Wednesday, March 04, 2009

Film Comment Selects: A Week Alone (2007)

The robust intelligence who runs Tativille recommended I see Celina Murga's A Week Alone, and I happily obliged. Regrettably the only film I managed to catch at Film Comment Selects (someday I'll possess you, Jerichow and Revanche!), it's an entrancing tale about the childhood rituals inside a gated community outside of Buenos Aires. Winner of the best director prize at last year's Thessaloniki Film Festival, Murga's mise-en-scene is unerringly precise and layered, using the paraphenalia of youth (bottles of Nesquik, video games, bracelets, studded t-shirts) to establish the daily rhythms and power structure of a household. A tale loosely told but finely detailed, the first half establishes the lazy tempo of a group of rich kids left alone for a weekend, led by the teenager Maria. They hide 'n seek and Marco Polo to their hearts content in the deathly serene subdivision. Langorous tracking shots follow the kids through the greenery. Innocent, edenic, and eerie. It feels like the entire adult population has disappeared, leaving their twentysomething nanny, Estelle, as the only adult presence.

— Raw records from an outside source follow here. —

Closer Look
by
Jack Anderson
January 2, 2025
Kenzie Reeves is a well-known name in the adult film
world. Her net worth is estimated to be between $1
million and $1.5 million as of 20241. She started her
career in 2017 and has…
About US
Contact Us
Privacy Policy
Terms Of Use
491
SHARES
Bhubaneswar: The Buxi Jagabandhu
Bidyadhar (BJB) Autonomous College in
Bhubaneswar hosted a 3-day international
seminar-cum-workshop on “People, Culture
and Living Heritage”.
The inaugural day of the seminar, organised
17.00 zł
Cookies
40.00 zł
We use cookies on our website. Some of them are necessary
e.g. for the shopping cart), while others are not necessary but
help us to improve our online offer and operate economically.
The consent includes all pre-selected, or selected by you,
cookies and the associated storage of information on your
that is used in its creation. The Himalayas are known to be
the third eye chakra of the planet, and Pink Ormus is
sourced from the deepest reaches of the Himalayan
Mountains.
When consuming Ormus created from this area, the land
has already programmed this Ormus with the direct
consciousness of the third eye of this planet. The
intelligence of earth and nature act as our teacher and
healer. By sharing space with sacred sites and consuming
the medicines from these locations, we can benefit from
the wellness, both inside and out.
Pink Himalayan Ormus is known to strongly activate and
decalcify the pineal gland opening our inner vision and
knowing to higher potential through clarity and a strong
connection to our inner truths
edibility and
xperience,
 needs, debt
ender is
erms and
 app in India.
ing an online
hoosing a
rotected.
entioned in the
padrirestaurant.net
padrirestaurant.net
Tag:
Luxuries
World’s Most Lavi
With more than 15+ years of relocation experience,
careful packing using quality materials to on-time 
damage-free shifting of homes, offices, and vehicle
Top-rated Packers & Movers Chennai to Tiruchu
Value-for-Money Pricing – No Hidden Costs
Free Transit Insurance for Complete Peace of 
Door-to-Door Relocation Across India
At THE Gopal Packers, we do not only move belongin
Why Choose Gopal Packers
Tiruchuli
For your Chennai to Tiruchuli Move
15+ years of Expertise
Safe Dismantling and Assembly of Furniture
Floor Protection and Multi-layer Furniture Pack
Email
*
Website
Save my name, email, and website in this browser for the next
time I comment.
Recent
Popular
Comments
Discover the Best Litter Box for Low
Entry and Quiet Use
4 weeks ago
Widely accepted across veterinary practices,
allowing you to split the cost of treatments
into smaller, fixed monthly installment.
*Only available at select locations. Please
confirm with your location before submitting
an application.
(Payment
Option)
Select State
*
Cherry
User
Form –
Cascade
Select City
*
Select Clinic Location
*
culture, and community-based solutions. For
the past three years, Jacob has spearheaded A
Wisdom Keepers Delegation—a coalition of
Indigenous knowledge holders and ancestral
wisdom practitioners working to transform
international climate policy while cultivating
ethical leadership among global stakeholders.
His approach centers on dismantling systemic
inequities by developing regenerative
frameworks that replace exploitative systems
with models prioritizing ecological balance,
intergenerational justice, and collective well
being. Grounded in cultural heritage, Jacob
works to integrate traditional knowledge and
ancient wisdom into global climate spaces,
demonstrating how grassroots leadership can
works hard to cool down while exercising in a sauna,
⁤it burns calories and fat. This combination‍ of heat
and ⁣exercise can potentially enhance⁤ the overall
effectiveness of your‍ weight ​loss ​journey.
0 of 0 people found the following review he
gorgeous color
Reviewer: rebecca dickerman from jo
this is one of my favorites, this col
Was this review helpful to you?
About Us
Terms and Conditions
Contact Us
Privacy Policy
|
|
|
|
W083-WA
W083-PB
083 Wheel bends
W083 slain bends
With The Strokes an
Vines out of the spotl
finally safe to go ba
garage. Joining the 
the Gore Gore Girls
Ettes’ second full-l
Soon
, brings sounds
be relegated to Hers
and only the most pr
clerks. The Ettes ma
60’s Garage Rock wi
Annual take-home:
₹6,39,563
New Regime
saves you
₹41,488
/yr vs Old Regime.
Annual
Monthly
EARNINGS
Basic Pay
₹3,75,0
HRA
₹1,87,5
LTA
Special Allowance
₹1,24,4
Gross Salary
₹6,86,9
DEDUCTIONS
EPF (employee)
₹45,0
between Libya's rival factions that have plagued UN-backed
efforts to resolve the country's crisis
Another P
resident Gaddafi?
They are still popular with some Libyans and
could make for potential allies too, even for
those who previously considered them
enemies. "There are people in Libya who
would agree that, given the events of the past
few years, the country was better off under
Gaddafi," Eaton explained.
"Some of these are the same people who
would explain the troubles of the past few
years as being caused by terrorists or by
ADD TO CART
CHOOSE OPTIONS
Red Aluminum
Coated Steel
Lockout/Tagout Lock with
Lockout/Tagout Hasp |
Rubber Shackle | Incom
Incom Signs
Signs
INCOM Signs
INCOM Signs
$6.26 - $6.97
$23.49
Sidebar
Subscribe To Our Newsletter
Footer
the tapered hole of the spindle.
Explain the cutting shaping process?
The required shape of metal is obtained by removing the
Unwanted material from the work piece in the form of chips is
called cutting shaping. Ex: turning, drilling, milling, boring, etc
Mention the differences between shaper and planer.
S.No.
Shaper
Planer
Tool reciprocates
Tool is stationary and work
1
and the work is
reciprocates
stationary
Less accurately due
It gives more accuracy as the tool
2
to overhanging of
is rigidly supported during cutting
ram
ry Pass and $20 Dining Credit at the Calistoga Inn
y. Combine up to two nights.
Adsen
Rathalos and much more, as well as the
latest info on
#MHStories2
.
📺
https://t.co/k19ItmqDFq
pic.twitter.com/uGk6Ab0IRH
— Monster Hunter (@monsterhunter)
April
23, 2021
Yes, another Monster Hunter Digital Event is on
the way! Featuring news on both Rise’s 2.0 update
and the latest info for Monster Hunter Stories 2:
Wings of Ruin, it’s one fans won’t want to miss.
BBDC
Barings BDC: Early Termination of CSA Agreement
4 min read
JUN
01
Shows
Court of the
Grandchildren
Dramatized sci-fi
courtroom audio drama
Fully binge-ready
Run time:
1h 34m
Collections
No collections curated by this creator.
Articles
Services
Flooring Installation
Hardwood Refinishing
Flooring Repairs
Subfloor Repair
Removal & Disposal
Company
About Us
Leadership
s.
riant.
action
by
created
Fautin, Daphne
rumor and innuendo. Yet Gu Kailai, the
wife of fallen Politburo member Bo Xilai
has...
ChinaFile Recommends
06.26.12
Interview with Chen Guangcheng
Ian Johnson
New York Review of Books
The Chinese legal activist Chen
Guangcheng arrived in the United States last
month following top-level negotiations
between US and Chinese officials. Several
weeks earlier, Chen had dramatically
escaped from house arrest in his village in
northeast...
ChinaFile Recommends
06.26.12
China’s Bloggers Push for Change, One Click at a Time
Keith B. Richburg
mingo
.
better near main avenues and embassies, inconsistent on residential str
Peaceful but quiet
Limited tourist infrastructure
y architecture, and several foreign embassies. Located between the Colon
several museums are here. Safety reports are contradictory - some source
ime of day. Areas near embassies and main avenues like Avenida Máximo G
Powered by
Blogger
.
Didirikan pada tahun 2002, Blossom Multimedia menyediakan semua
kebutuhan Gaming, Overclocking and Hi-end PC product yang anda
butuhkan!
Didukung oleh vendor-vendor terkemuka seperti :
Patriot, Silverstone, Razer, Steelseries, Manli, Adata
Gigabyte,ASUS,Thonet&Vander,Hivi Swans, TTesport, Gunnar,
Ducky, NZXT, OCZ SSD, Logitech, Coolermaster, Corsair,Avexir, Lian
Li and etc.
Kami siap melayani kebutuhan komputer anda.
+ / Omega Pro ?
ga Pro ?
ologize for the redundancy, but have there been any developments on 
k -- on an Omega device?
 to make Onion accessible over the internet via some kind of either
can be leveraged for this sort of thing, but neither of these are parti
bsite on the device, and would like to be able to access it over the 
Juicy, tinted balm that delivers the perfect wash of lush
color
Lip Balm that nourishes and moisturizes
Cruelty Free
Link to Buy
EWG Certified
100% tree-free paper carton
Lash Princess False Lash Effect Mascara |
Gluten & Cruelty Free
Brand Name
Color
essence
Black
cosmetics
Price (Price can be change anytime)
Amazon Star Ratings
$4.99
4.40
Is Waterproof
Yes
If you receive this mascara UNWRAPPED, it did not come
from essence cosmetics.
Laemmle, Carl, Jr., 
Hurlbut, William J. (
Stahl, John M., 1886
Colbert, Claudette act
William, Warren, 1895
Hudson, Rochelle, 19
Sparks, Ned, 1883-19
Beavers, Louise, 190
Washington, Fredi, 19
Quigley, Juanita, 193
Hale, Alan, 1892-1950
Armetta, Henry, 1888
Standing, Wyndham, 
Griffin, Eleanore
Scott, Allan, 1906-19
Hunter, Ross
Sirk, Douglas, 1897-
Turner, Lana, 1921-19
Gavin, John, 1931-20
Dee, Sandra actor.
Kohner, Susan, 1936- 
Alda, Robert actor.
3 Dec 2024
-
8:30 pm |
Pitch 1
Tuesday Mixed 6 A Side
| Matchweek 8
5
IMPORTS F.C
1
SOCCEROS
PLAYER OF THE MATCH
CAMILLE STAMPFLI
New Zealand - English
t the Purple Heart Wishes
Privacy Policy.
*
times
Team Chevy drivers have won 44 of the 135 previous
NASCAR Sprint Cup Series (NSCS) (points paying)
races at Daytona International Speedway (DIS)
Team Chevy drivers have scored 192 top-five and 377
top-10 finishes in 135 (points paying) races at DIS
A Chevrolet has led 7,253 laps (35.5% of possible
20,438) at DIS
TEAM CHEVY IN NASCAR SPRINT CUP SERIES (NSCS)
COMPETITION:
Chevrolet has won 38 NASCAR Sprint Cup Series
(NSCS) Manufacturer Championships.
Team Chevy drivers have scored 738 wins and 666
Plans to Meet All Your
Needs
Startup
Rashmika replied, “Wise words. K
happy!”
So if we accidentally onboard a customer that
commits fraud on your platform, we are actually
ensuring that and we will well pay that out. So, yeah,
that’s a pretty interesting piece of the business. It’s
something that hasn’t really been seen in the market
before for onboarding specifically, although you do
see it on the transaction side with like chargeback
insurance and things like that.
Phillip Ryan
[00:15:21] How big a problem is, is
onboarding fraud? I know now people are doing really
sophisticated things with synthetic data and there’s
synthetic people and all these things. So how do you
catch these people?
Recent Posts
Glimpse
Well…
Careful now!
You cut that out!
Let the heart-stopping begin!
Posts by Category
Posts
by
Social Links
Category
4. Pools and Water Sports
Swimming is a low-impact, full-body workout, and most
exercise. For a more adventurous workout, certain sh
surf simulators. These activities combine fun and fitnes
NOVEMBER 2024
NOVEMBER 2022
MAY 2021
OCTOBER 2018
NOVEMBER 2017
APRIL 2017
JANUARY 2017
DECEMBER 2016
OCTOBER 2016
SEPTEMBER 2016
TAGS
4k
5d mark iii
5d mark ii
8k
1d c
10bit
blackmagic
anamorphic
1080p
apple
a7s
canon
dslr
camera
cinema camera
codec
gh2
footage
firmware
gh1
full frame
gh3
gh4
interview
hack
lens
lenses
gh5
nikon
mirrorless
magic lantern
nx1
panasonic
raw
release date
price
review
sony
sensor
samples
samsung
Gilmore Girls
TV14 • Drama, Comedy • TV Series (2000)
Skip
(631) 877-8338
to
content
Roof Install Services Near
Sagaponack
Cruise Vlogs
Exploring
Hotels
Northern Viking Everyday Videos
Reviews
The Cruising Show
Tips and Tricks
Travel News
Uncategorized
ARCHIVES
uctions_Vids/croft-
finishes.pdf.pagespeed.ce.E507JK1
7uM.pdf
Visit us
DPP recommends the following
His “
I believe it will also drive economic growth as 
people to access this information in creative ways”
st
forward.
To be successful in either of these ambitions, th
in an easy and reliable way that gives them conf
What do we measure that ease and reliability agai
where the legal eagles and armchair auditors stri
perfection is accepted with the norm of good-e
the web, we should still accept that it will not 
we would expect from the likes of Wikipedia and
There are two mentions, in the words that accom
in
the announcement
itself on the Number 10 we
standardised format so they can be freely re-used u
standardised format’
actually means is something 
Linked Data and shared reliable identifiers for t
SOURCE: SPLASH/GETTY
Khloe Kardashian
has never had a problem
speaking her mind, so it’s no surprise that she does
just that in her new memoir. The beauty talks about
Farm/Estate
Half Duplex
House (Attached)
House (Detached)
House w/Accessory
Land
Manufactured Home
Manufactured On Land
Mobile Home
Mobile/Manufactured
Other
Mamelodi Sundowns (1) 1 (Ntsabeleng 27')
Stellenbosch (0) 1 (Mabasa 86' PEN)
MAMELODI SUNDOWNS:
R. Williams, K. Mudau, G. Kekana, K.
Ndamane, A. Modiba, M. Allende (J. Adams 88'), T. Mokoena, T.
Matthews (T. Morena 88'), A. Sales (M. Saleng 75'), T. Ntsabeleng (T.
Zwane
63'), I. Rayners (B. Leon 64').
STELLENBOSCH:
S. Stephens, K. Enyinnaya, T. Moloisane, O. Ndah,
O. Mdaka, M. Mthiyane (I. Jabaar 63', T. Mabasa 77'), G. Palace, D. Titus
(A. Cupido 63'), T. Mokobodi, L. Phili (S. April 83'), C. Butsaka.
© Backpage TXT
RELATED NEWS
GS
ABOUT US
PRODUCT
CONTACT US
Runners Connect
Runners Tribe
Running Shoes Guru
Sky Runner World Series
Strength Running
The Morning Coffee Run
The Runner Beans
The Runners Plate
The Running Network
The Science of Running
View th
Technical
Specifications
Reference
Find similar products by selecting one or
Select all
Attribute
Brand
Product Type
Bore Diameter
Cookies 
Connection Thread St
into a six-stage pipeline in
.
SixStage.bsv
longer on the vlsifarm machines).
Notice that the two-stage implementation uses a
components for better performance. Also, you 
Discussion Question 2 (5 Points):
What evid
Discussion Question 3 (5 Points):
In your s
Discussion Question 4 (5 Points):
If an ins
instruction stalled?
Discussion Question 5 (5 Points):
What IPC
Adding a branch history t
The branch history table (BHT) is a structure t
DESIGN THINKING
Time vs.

The turning point of the film is the arrival of Fernando, Estelle's brother. His appearance (from outside!) reveals the cloistered nature of Mary's brood, who are never seen outside the complex (Maria claims she's been to Buenos Aires a couple times, but wasn't a big fan). As Murga backs away from the family's POV, the extent of the subdivision's security apparatus is shown, with its armed guards and "copycops." Fernando is not allowed to enter the complex until a phalanx of phone calls is made to the AWOL parents. Pulling back the veil away from the idyllic first half, the neighborhood gains the feel of a fascist Club Med.

Murga allows Fernando's difference to permeate the children's routines slowly. They ask where he's from (Entre RĂ­os) so many times it becomes an incantation. He sneaks into the sides of frames, observing the ping pong and girl talk just like us, unsettling some of the male kids, intriguing the girls, including Maria and her pre-teen cousin, Sofi.

Murga displays this new arrangement of power through new rituals. Where once Maria held back on the way to school to abscond with her cousin, she now trails behind alone, eyeing Fernando. These small punctures in their routine build to a bit of childish vandalism, and their resulting capture by the copycops exposes the fissures of the group. Sofi, as elegantly laid out through the film, is a bridging agent, able to communicate with Estelle on a level beyond master-servant. She declares her urge to receive her First Communion, and inquires about her nanny's private life. This curiosity about the world outside her compound keeps this makeshift family from disintegrating.

Tativille already beat me to the punch on writing about this one, but I couldn't help it. So much so that I've already ordered her debut, Ana and the Others. More please.